All over the outpost, the prisoner work teams got back to their jobs. Farming, digging, or working logs.
“I can probably expand the square further out once we clear the rest,” Ina said, pointing to the number of collarless prisoners. “Not out to the moat and walls, though.”
“Don’t bother then. Keep it small and tight. Something Lucia can watch from any side but still gives us room to work in,” Steve said.
“Not a problem,” Ina said, then sighed and leaned up against Steve. Her arm looped around his waist. “Think after we clear this group, finish the outpost, and settle in, it’ll be over for a while?”
No.
“Maybe,” Steve said. “Really comes down to what our enemies do.”
“True.” Ina shook her head. “I’ll fight. I’ll defend what’s ou
rs. But I feel like we’d be better off isolating ourselves. Just… hunker down and let everything else do whatever it wants.”
No. That wouldn’t protect us.
That’d just keep what we have.
No, we need to take a citadel commander’s title for our own. Or higher.
This can’t continue, and I’m not going to let it.
We’ll start here and crush Lamals. End the pens, and maybe… maybe see what’s going on behind all the brainwashing.
No one would willingly send their husband or father out to fight. Not with their numbers so low.
There must be more to it.
“They’re coming back,” Kassandra reported. “Don’t shoot till they’re up against the wall again. We can get more kills that way.”

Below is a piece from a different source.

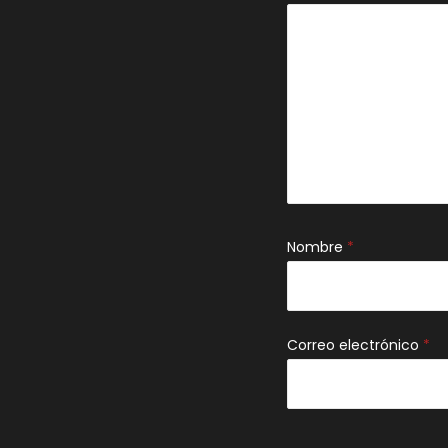
Nombre
*
Correo electrónico
*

Steve nodded. It was good advice.
“’Will you walk into my parlor?’ said the spider to the fly,” Steve muttered.
Twelve
Steve methodically worked at the massive bunkhouse as efficiently as he could.
He needed a place to shelter and protect all his prisoners from the elements. A place for them to end their day and rest for the next.
In addition to that, he’d already built an infirmary for them. If they got sick, tired, or wounded, they needed a place they could recover in peace without being bothered as people came and went.
They were murderers. The worst of the worst, one and all.
But they were his.
And he was going to make sure he kept them alive, healthy, and working. Because a dead prisoner wasn’t useful to anyone.
A happy prisoner—one who was well fed, cared for, and given a reason to put work in—was an extremely useful commodity.
Certainly a great deal better than killing them outright.
I wonder if the Lamals government does the same thing. Do they enlist murderers into the army and fling them out to the front?
Probably not a terrible idea if they’re always short on soldiers.
Or is the military too much of a trust issue? They may not be able to use murderers simply because it’s such a high-needs job.
Something to consider, I suppose.
Especially since it’s unlikely they have the collars.
Standing up, Steve swung his axe up on his shoulder. He’d taken to working in his loin cloth once more. The clothes he’d arrived in this world wearing had long since become little better than rags. Though he was fairly certain Nikki had stolen his windbreaker and put it somewhere safe.